To look good, many governments have a powerful incentive to be less than truthful about reporting crime statistics.

Even if the crime statistics were 100% accurate and reliable, they are hamstrung by the fact that women and children seldom trust the police enough to consider laying charges. Many victims of violence, especially rape survivors, recognise that laying charges may expose them to secondary trauma as they are likely not to be believed. These crime statistics probably speak more eloquently to the state of reporting, or the lack of it, than they speak to the actual state of the war against women.

Men have a special role to play in stemming this murderous tide, if only because the majority of perpetrators are men. Even when men are not the perpetrators, most of them are employed in the female fear factory. All men are beneficiaries — willing or unwilling, conscious or unconscious — of the proceeds of this factory.  

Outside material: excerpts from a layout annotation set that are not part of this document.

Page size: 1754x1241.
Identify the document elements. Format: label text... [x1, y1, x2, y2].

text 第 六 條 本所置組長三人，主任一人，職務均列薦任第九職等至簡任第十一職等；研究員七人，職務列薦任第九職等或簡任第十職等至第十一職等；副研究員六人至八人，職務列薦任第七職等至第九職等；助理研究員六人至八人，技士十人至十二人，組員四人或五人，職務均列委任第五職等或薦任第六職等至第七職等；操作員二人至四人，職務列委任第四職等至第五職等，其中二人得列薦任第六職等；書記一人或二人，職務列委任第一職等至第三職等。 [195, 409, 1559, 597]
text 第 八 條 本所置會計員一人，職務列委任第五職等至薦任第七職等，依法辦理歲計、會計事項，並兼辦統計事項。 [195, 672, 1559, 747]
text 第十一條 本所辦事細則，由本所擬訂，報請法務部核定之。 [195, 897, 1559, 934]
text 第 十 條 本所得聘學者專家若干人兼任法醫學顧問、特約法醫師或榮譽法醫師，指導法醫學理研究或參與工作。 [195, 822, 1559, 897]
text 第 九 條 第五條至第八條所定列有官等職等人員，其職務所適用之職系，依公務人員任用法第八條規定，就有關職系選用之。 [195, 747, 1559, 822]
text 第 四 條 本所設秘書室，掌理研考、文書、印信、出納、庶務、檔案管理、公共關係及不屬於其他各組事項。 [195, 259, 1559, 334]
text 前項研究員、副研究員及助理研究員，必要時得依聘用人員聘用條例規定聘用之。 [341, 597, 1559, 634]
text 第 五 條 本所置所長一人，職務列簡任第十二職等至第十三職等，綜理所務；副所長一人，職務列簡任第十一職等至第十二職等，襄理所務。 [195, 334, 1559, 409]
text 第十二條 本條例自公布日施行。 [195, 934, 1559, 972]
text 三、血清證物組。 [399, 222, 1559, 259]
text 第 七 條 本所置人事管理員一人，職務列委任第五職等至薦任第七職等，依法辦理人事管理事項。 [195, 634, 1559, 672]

Men must become conscious of the rewards that patriarchy bestows on them. Men must not only repudiate the female fear factory dividend allocated to them but also begin the systematic dismantling of the factory. Such work requires the undermining of all forms of chauvinism, including the kind hidden behind male roles, elevated titles and patriarchal notions of merit. Above all, men must collaborate with women in the construction of just and inclusive institutions.

The state has a role to play too. Police officers must be trained to be gender aware. The interactions and overlaps between the training and functioning of the police, psychologists and social workers must be seamless.

The police force must be demilitarised and freed from the skop-skiet-en-donner (kick-shootand- hit) mentality. The government must move away from its obsession with crime statistics as a measure of police performance. Statistics could be released quarterly, in a format that is more qualitative than quantitative and are decentralised. 

More focus should be put on the quality and effect of interventions locally than on crime numbers. The designs and protocols of police stations and courts must be overhauled so that they are hospitable and helpful to women and children.

Our laws concerning the definitions of rape and sexual harassment must also be brought up to date. 

Every year in August, in seminars and at gala dinners, well-rehearsed platitudes about rights, constitutionality, democracy and women empowerment are mouthed. But, just below the surface, the war against women and children rages on.